Data extracted from a collection

- - - -

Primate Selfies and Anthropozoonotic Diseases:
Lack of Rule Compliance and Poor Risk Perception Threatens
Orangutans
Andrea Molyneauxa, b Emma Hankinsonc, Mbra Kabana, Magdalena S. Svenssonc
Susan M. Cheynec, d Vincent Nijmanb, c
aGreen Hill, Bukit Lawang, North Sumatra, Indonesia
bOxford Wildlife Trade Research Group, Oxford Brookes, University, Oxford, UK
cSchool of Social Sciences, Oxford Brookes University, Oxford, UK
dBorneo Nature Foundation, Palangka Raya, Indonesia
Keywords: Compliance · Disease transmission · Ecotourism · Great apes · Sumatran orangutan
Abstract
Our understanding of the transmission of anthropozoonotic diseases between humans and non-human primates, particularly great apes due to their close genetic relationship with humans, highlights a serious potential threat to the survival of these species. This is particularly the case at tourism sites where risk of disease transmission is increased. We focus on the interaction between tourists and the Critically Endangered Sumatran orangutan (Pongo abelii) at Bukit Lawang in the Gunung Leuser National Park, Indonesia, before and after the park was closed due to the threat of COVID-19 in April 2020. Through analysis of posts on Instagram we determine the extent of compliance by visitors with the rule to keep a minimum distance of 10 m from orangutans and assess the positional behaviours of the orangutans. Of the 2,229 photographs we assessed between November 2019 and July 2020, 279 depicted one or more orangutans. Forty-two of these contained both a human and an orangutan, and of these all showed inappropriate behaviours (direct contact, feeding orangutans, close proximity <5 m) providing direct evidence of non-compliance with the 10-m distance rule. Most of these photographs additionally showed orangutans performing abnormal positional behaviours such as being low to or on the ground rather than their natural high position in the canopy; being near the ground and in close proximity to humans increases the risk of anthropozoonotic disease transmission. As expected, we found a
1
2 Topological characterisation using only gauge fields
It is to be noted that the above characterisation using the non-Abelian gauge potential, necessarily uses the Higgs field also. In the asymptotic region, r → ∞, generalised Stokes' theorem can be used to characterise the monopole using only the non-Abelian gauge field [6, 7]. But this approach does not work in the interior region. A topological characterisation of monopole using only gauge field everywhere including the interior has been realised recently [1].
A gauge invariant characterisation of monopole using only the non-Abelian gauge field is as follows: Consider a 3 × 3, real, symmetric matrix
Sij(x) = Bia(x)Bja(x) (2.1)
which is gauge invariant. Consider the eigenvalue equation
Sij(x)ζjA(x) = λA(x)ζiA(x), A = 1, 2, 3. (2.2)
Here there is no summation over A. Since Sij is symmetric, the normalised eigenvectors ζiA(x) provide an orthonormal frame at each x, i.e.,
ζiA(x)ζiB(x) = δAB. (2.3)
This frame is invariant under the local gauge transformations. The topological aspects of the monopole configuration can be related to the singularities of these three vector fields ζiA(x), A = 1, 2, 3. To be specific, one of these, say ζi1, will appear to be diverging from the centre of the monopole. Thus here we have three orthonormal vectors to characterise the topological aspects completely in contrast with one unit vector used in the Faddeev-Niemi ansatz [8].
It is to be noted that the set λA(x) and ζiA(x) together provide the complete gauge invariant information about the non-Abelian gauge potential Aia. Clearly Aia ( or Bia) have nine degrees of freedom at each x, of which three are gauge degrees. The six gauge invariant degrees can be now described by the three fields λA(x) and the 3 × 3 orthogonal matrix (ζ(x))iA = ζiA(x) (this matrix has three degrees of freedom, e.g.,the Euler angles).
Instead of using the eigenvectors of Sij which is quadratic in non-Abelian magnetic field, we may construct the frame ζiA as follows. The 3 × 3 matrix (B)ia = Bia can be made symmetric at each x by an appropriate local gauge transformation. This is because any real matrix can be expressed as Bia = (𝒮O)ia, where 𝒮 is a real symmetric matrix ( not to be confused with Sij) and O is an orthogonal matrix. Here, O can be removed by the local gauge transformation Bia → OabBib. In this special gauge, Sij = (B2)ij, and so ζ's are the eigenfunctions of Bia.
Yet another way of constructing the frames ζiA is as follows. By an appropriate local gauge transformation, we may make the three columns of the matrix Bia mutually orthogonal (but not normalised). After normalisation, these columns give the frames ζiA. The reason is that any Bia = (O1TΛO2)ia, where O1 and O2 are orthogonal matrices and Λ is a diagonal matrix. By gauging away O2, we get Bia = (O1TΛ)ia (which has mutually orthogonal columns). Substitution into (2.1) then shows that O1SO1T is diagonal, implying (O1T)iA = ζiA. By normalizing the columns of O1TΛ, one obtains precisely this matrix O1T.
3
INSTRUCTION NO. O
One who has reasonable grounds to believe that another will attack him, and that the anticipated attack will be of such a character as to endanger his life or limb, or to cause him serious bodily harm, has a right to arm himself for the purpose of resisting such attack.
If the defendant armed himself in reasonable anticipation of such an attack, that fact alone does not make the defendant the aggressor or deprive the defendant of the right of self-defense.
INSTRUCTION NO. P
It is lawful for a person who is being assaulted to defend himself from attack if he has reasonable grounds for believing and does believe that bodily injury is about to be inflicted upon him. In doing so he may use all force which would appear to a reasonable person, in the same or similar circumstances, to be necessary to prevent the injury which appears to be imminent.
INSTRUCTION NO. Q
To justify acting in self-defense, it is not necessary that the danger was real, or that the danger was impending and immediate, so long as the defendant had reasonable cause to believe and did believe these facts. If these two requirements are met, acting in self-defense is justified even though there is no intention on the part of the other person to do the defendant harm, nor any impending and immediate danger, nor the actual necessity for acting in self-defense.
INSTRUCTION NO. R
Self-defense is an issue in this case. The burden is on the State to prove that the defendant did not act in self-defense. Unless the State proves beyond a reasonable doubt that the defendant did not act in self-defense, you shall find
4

- - - -

Your objective: The answer should consist solely of the lines from the first line above through the one with "Susan M. Cheynec, d Vincent Nijmanb, c", both included, repeated exactly.

Result for this task:
Primate Selfies and Anthropozoonotic Diseases:
Lack of Rule Compliance and Poor Risk Perception Threatens
Orangutans
Andrea Molyneauxa, b Emma Hankinsonc, Mbra Kabana, Magdalena S. Svenssonc
Susan M. Cheynec, d Vincent Nijmanb, c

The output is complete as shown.